Every church has a Department of Evangelism. Now I would argue that that is no longer appropriate. In a pluralist environment the thing that threatens pluralism most is the fear that in a pluralist environment, someone will begin to assert themselves as having the answer for everyone. And this many people believe, has been the cause of the problems of the twentieth century.  It is the arrogant assertion of dominant meta-stories like Marxism and national socialism and those theories that claim a triumphalist attitude to all the people around them. This is the horror of fundamentalism.  It becomes so preoccupied by the virtue of its truth that it will destroy people in the cause of spreading it.  Pluralism understands this.  And Pluralism is here to stay, and is seen as a virtue within our society.  We Christians have now got to accommodate ourselves to this environment. It is for this reason that I say that it is no longer appropriate for us to simply step into a society with a view to plundering souls, even though theologically we may have an understanding of the truth of our position.

Humility and Cultural Exchange

The Christian response to pluralism requires a form of humility. Let me tell you of a suggestion I made within my own denomination.  It was not perhaps put in the right way, and it will come as no surprise that it fell on deaf ears.  I suggested that we should disband its Department of Evangelism on two grounds. Firstly, that the department had over two generations pursued fifteen or twenty schemes for evangelism and none of them had stopped the decline in church numbers.  So on this ground alone it could be said that the organized schemes of evangelism promoted by the department had not worked.  Secondly, in the light of what I have been saying about pluralism, that evangelism as a pointed exercise in winning others to Christ was no longer appropriate. I have got to be careful here, because I am not suggesting that we Christians should turn our backs on the idea that we have a responsibility to our fellow Australians outside the Church to tell them about the good news in Christ.  I was talking about the appropriateness of having a department set up in the way of most departments of Evangelism.  So what I thought would be better was for us to use the resources of the Evangelism Department to establish a Department of Cultural Exchange. The new department could set up a series of events where people who were significant thinkers, operators or players from outside the church could be brought into dialogue with the best minds that the church could produce. We would put the mettle on our theologians. Now, this would be a serious challenge to many of our theologians who tend to be trained in specialist theological tasks and have never really been exposed to that sort of active dialogue to the world outside.

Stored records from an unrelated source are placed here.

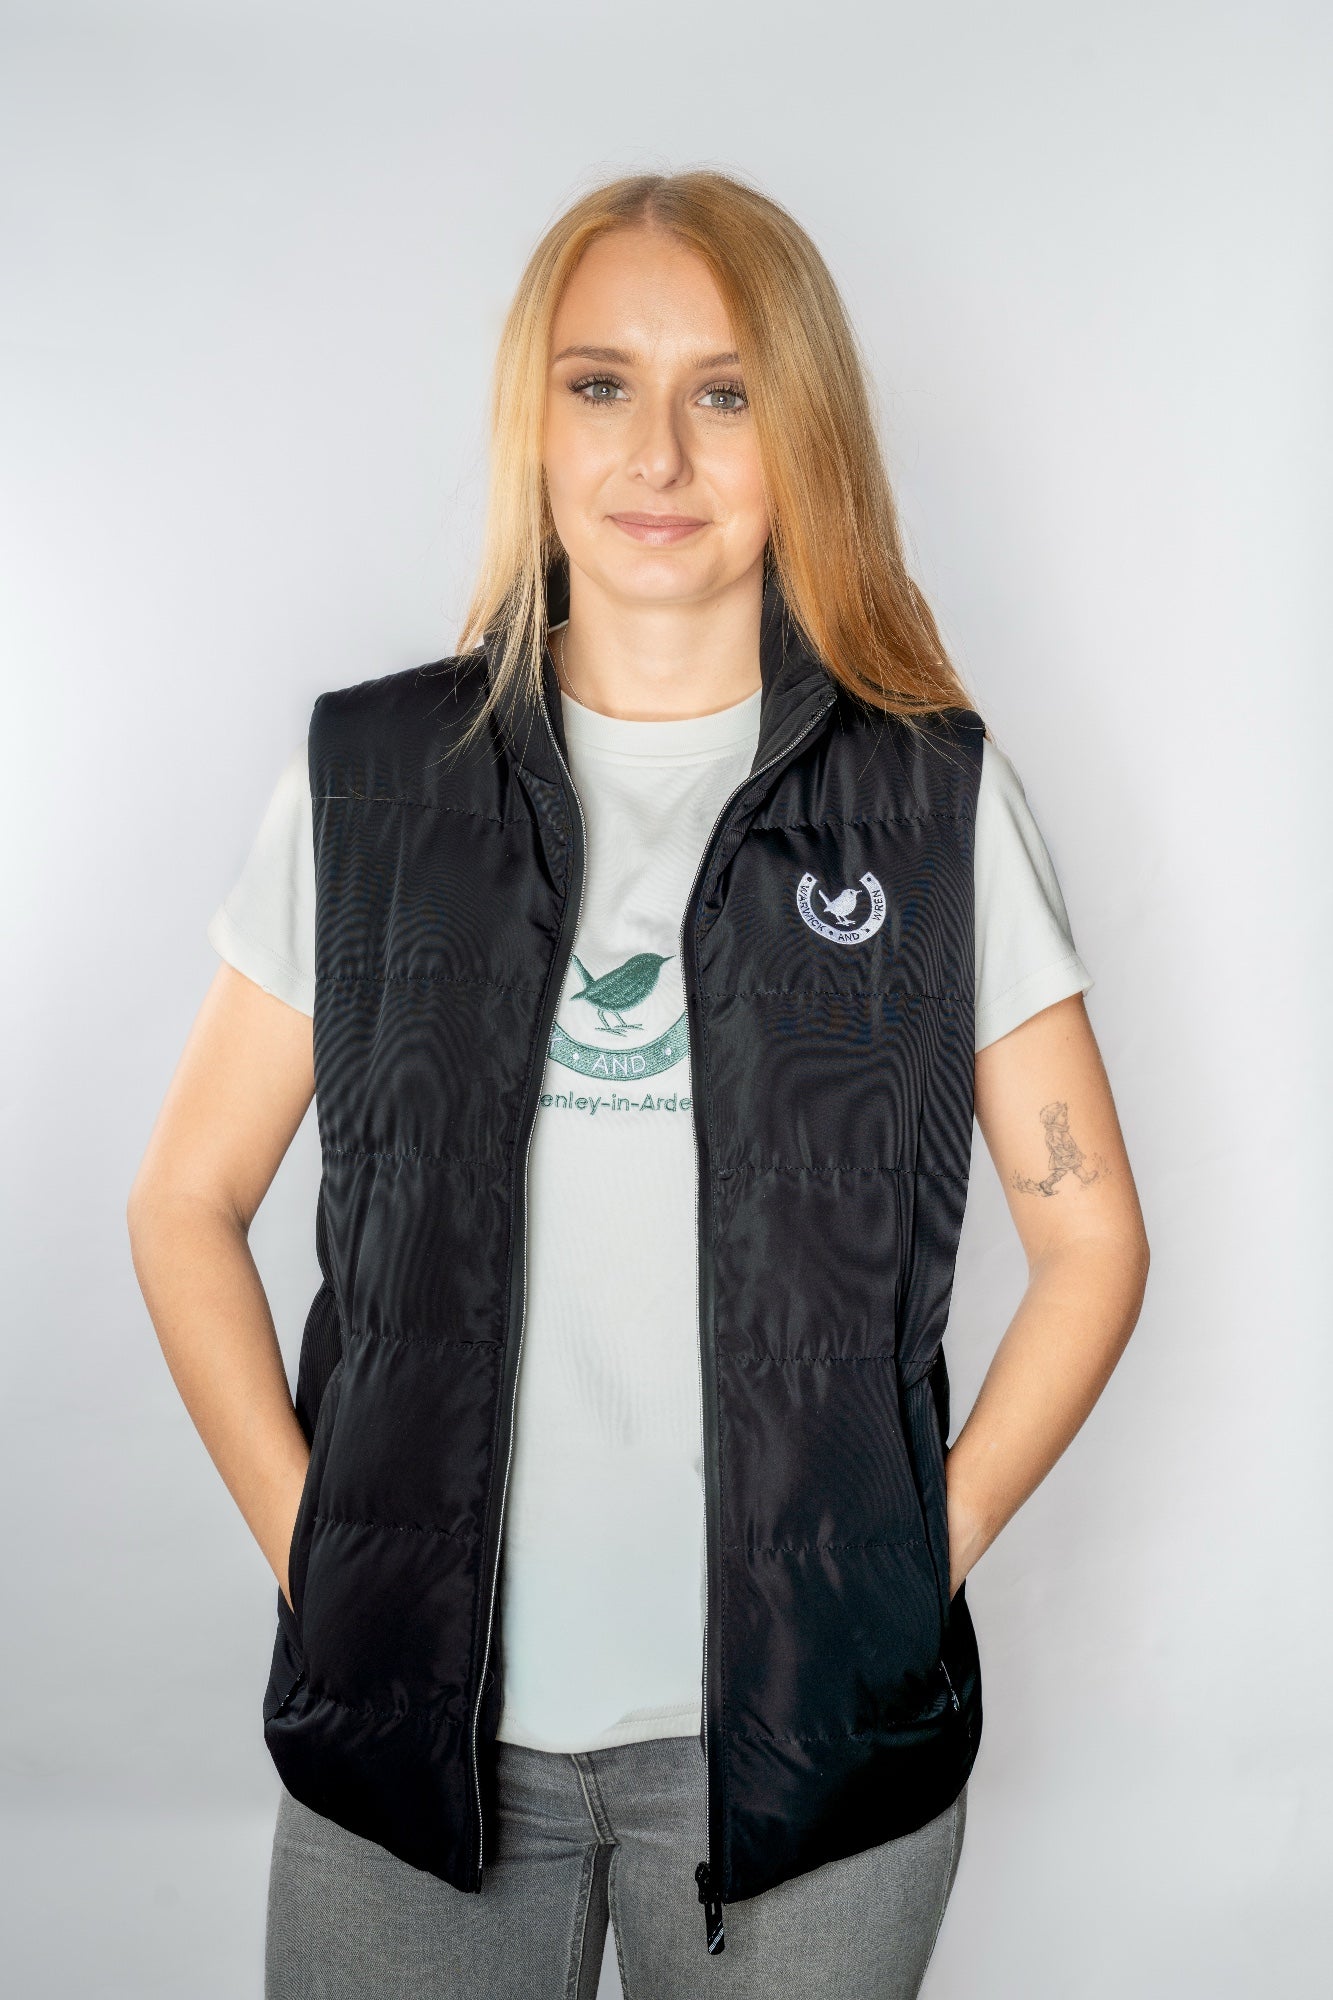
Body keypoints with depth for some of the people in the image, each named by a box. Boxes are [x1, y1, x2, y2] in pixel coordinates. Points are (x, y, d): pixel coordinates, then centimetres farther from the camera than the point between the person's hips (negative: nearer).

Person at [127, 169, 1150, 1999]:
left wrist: (927, 1553, -4)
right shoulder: (371, 776, 0)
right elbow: (188, 1201, 5)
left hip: (811, 1726, 0)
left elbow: (1091, 1237, 3)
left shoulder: (938, 795, -1)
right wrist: (304, 1544, -2)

We could begin to set up this process and in the process demonstrate a couple of things. Firstly, to demonstrate to Australia that we were back in the business of entering into discussion and recognising that we are addressing fundamental issues shoulder to shoulder with other people in Australian society. We could do this without the sense of us taking a superior position, but instead saying: “We have something to say and we want to discuss with you the implications of what we believe in these matters.” Secondly, that it would stimulate within the life of the church a sense of enthusiasm and energy again about some of the great issues that were being addressed within the life of the denomination.